The presentation here outlines the general concept:

The basic concept I presented is as follows, with a focus on Chemistry Articles. A lot of effort is being expended in "text-mining"
publications, post-publication, to index these articles and make them searchable not only by text but by the specific language of chemistry, chemical structures. We are specifically asking the question "why extract chemical structures from articles using chemical name conversion approaches and chemical image conversion tools when the structures in the article were ORIGINALLY machine readable?"

We are considering a system whereby authors are asked to contribute to the availability of a free online service for performing structure and substructure-based searches of chemistry articles. While the submission of journal articles is already a lot of work (I know from experience of authoring/co-authoring about 10 a year) we hope that authors will support a service whereby they can upload their own articles to a "validation and mark-up service". The upload capabilities will support upload of the primary document, chemical structures in standard formats and supplementary information of various types (to be defined)

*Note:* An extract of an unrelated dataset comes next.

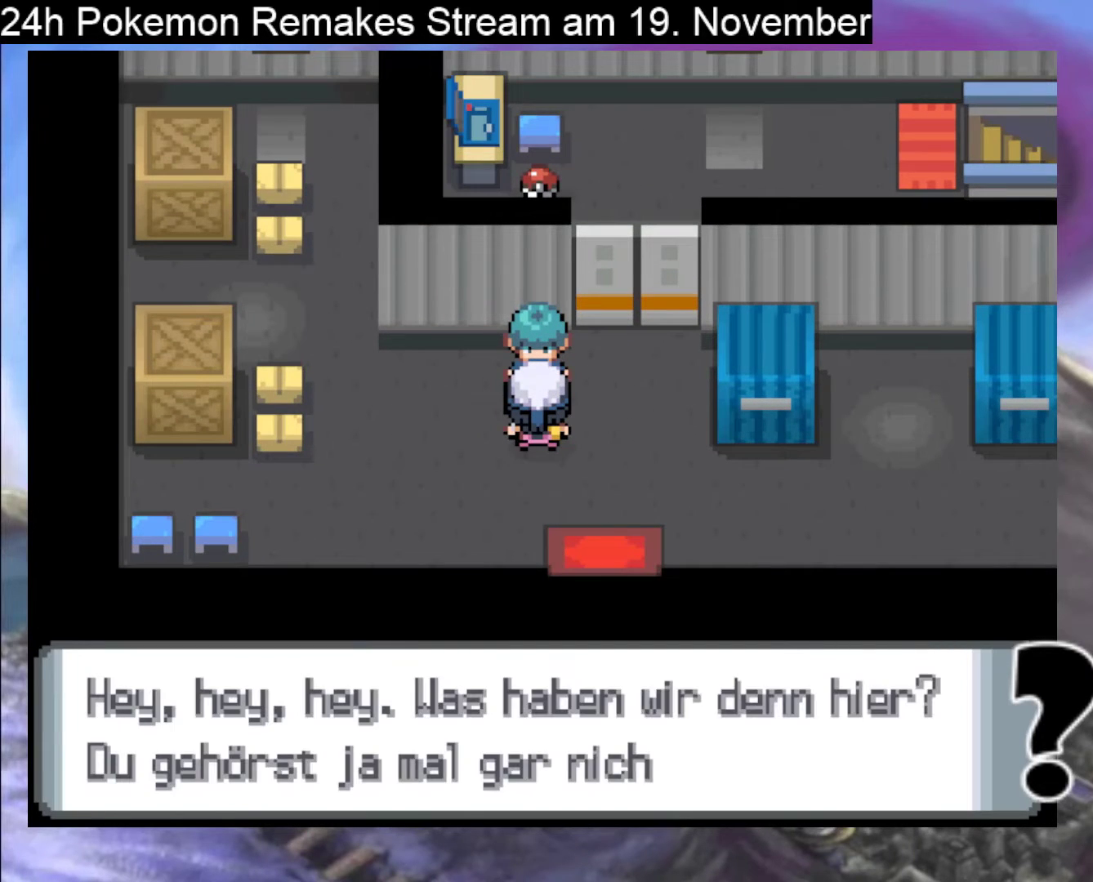
{"buttons": [], "events": []}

This system will perform the following services:

1) semi-automated markup of a document - title, author(s), abstract and additional dictionary-based terms plus the ability to use the NLM-DTD markup
2) identification of chemical names and conversion to structures in an automated fashion
3) conversion of structure IMAGES to connection tables using optical structure recognition software (either commercial or open surce)
4) ask authors to confirm whether the converted structures are appropriate
5) provide a structure validation service for submitted molecules checking for "accurate representation"
6) Deposit all structures associated with an article onto ChemSpider but under embargo. Associate the article Title, authors and "abstract snippet" with all structures.
7) Issue a set of ChemSpider IDs for the author to submit to the publisher with the article
8) When a publication has passed through review the author can release the structures from embargo using a DOI or an article URL (more common for Open Access articles)

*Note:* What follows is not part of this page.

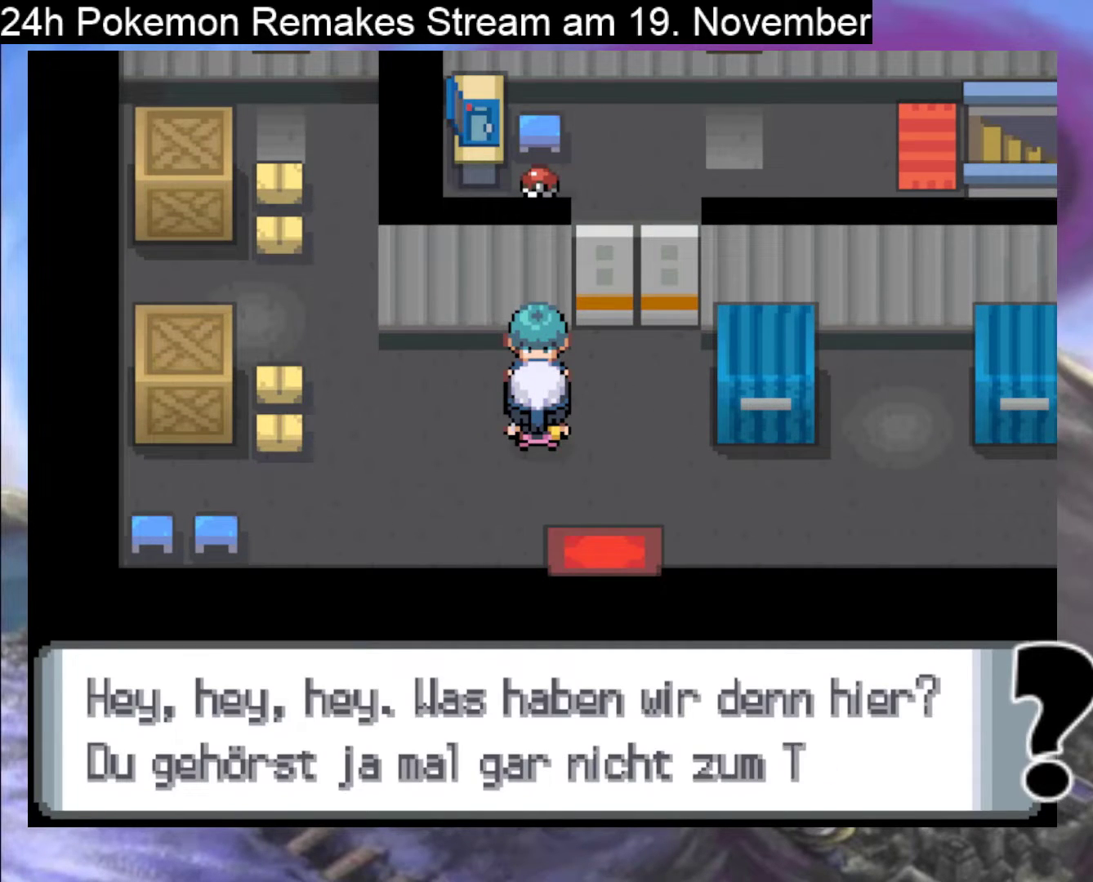
{"buttons": ["A"], "events": [[300, "A", "down"]]}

The result of this project will be a way for publishers to link their articles directly to a free access chemistry database and use a series of web services to enable other capabilities (to be defined). It will also allow articles in Open Access and non-Open Access publications to searchable by the "language of chemistry".

This is only a slice of the overall project but I think it may be of interest relative to the comments you have made below.

Parts of this were shown last week at Drexel University and this snippet is available online here:

We are also going to provide a Microsoft Word add-on which will allow users to prepare articles for publishing using similar technologies.

Once articles are marked up and tagged with some common dictionaries some of your suggested approaches will be facilitated.